From the start, the prosecution seemed to possess a strong, if circumstantial, hand: The smell of a dead body in Casey’s trunk. A hair from Caylee, which forensic evidence tied to a decomposing body. Incriminatingcomputer searches for “chloroform” and “neck breaking.” Thirty days of the defendant’s partying and lying in the wake of her daughter’s disappearance.

And the underdog defense team? They built their case around their client’s lies. Her “imaginary friends.” Accusations, unproven, of sexual abuse at the hands of her father George.

But with the burden of proof resting squarely on the prosecution, Baez hammered that point that his client’s extensive lies didn’t prove her guilt.

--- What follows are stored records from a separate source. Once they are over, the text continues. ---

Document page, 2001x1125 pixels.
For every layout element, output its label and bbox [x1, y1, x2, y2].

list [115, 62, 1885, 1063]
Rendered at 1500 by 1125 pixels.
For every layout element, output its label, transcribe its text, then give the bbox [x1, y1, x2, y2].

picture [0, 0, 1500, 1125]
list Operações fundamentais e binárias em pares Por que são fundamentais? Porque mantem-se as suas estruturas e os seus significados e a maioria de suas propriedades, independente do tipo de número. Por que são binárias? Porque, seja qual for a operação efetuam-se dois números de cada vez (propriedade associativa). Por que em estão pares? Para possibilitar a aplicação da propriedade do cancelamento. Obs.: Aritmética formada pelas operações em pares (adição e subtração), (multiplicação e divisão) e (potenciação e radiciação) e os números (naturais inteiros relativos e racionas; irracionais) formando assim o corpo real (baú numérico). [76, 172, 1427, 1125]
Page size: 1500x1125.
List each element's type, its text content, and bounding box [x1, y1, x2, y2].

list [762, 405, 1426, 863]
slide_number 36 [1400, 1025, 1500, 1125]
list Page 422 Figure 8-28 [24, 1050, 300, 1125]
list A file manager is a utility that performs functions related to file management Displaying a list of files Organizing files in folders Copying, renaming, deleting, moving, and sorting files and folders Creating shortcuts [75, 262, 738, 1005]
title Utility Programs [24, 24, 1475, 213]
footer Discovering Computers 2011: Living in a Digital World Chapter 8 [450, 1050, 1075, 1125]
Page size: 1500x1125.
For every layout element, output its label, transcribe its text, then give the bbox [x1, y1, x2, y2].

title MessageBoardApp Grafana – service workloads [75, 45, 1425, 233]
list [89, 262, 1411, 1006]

“Just because she lied doesn’t necessarily mean she committed the murder,” says Dicembre. “I really think the jury in this case tried to remove the emotion, as Baez asked them to. They made a decision simply based on the evidence presented, not emotion.”

Still, Baez managed to pull off a rare feat: He sharply changed direction after his explosive opening arguments, backing off of the sexual abuse claims without losing the jury.

“He really seemed to paint himself into a corner with that opening statement,” says Dicembre. “The fact that he was able to get a not guilty … he shot a lot of traditional thought right out of the water.”

Unpredictable Jury

One thing that legal experts on both sides agree upon: Juries are invariably unpredictable.

Not permitted to discuss the trial even among themselves until deliberation, the sequestered Anthony jury was completely cut off from the constant chatter about the trial, CNN’s Nancy Grace’s “tot mom” rage and the millions of trial watchers who thought Casey was guilty.

“When you’ve been doing this for so long, you know that you never know what a jury will do,” says Orlando defense attorney Bill Umansky, who closely followed the case.

“The bottom line is, the prosecution did a good job, but circumstantial cases are very difficult to prove,” adds Umansky. “What happened to Caylee? We may never know.”

Despite public outcry over the verdict, “This is the jury system,” says Hornsby. “The whole point is that a jury of one’s peers makes the decision, not the government. Casey Anthony had her trial, and the jury made its decision. We have to accept it.”